In conjunction with recent guidelines from the Centers for Disease Control3 and American College of Physicians,41 as well as position statements from The Pain Task Force of the Academic Consortium for Integrative Medicine and Health2 advising clinicians to consider evidence-based nonpharmacologic modalities as first-line treatments for chronic pain, the present findings support the need to better understand and reduce barriers to accessing nonpharmacologic and IHM modalities. Our results support efforts to address barriers among adults with chronic pain who are older, identify as NH Black/African American, lack higher levels of education, reside in rural areas, have lower income, have higher levels of pain interference, report higher depressive symptoms, and have a high frequency of opioid use. Further mixed methods participatory action research is recommended to identify what patients within these populations perceive as barriers to accessing nonpharmacologic and IHM modalities. In turn, this research may inform policy change and help increase the utilization of IHM and nonpharmacologic care among populations with chronic pain.

Data Sharing Statement

Data are publicly available and can be accessed at https://www.cdc.gov/nchs/nhis/2019nhis.htm.
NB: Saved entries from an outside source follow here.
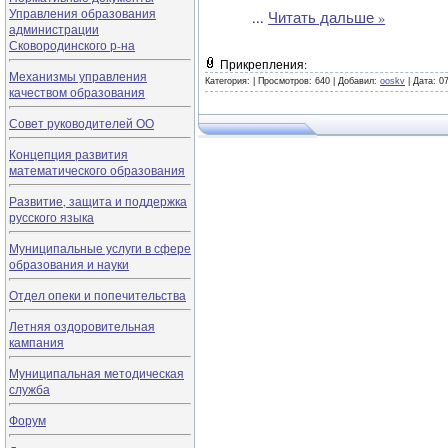
Управления образования
...
Читать дальше »
администрации
Сковородинского р-на
Прикрепления:
Механизмы управления
Категория:
|
Просмотров: 640 |
Добавил:
ooskv
|
Дата:
0
качеством образования
Совет руководителей ОО
Концепция развития
математического образования
Развитие, защита и поддержка
русского языка
Муниципальные услуги в сфере
образования и науки
Отдел опеки и попечительства
Летняя оздоровительная
кампания
Муниципальная методическая
служба
Форум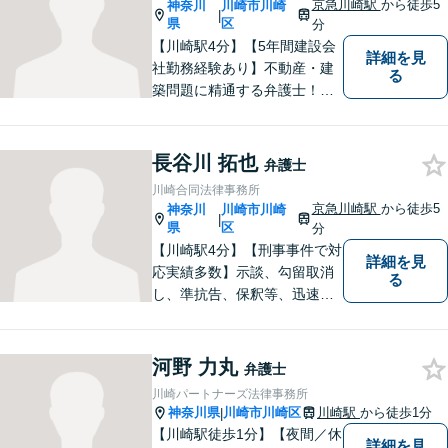
京急川崎駅
から徒歩5
神奈川
川崎市川崎
|
す。【後払いOK】
県
区
分
【川崎駅4分】【5年間建設会
詳細を見
社勤務経験あり】不動産・建
る
築問題に精通する弁護士！依
頼者様の権利を守るために全
力を尽くします。これまで培
ってきた知見と交渉力で、納
長谷川 拓也
弁護士
得の解決を目指します！【弁
川崎合同法律事務所
護歴10年以上】
京急川崎駅
から徒歩5
神奈川
川崎市川崎
|
県
区
分
【川崎駅4分】【刑事事件で対
詳細を見
応実績多数】示談、勾留取消
る
し、準抗告、保釈等、迅速な
社会復帰ができるよう、誠心
誠意努めます。否認事件や迅
速な対応が求められる場合に
河野 力丸
弁護士
は、複数名の弁護士で対応い
川崎パートナーズ法律事務所
たします。まずはお気軽にご
神奈川県
川崎市川崎区
川崎駅
から徒歩1分
|
相談を！
【川崎駅徒歩1分】【夜間／休
詳細を見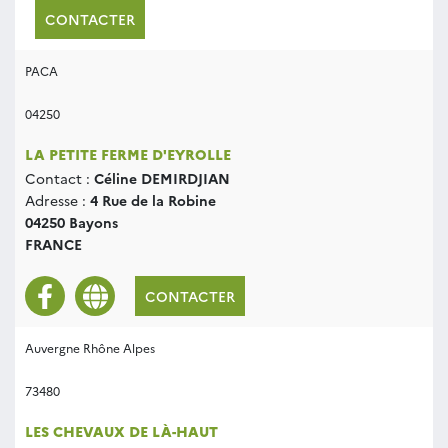
CONTACTER
PACA
04250
LA PETITE FERME D'EYROLLE
Contact :
Céline DEMIRDJIAN
Adresse :
4 Rue de la Robine
04250 Bayons
FRANCE
CONTACTER
Auvergne Rhône Alpes
73480
LES CHEVAUX DE LÀ-HAUT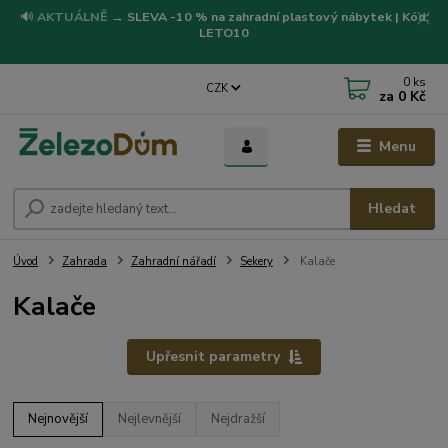
🔊
AKTUÁLNĚ
→
SLEVA -10 % na zahradní plastový nábytek | Kód:
LETO10
0
ks
CZK
za
0 Kč
Menu
Hledat
Úvod
Zahrada
Zahradní nářadí
Sekery
Kalače
Kalače
Upřesnit parametry
Nejnovější
Nejlevnější
Nejdražší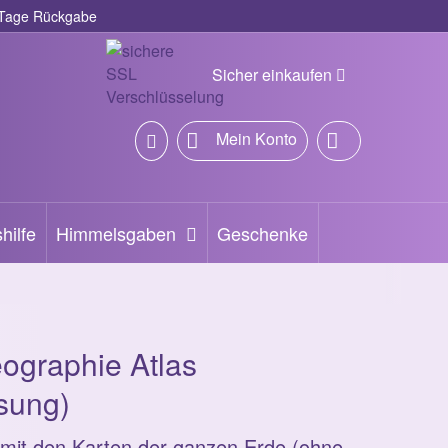
Tage Rückgabe
Sicher einkaufen
Mein Konto
hilfe
Himmelsgaben
Geschenke
ographie Atlas
sung)
mit den Karten der ganzen Erde (ohne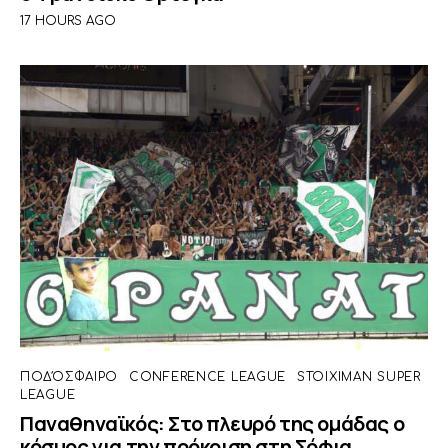
17 HOURS AGO
ΠΟΔΌΣΦΑΙΡΟ
CONFERENCE LEAGUE
STOIXIMAN SUPER
LEAGUE
Παναθηναϊκός: Στο πλευρό της ομάδας ο
κόσμος για την πρόκριση στη Σόφια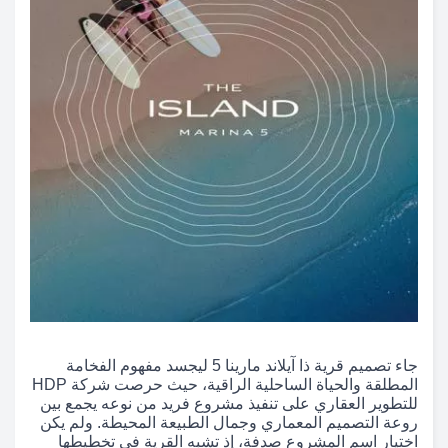
جاء تصميم قرية ذا آيلاند مارينا 5 ليجسد مفهوم الفخامة
المطلقة والحياة الساحلية الراقية، حيث حرصت شركة HDP
للتطوير العقاري على تنفيذ مشروع فريد من نوعه يجمع بين
روعة التصميم المعماري وجمال الطبيعة المحيطة. ولم يكن
اختيار اسم المشروع صدفة، إذ تشبه القرية في تخطيطها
Supporting documentation containing the R code (.qmd) file for the full statistical analysis is available at https://samrodgersmelnick.github.io/NHIS2019ChronicPain/.

Funding

Work on this manuscript by the first and fourth authors was provided by NCCIH Grant No. R01AT010598. The funding organization had no role in the design and conduct of the study; collection, management, analysis, and interpretation of the data; preparation, review, or approval of the manuscript; and decision to submit the manuscript for publication.

Disclosure

The authors reports no conflicts of interest in this work.